Data for analysis

>>>

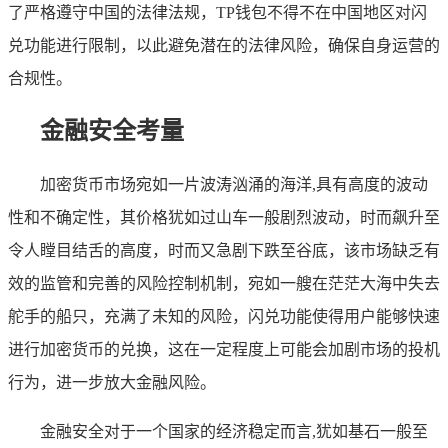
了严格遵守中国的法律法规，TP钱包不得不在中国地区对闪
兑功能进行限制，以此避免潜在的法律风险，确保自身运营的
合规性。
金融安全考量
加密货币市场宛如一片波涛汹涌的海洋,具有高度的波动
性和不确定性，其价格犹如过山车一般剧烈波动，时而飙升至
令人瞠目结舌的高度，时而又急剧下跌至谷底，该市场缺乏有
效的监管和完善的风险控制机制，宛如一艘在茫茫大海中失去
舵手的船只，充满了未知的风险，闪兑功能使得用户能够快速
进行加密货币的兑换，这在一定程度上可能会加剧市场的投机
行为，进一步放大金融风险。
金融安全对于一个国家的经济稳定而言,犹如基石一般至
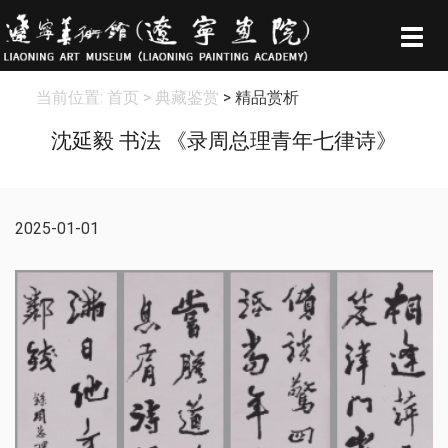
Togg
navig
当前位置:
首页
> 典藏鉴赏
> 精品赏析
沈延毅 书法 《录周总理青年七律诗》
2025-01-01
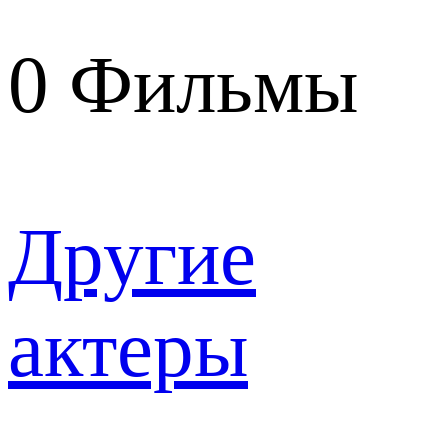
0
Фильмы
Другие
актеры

<<<

Can you pull out every line of text from the material, word for word and in its original order, leaving the pictures out of your answer?

了严格遵守中国的法律法规，TP钱包不得不在中国地区对闪
兑功能进行限制，以此避免潜在的法律风险，确保自身运营的
合规性。
金融安全考量
加密货币市场宛如一片波涛汹涌的海洋,具有高度的波动
性和不确定性，其价格犹如过山车一般剧烈波动，时而飙升至
令人瞠目结舌的高度，时而又急剧下跌至谷底，该市场缺乏有
效的监管和完善的风险控制机制，宛如一艘在茫茫大海中失去
舵手的船只，充满了未知的风险，闪兑功能使得用户能够快速
进行加密货币的兑换，这在一定程度上可能会加剧市场的投机
行为，进一步放大金融风险。
金融安全对于一个国家的经济稳定而言,犹如基石一般至
Togg
navig
当前位置:
首页
> 典藏鉴赏
> 精品赏析
沈延毅 书法 《录周总理青年七律诗》
2025-01-01
0
Фильмы
Другие
актеры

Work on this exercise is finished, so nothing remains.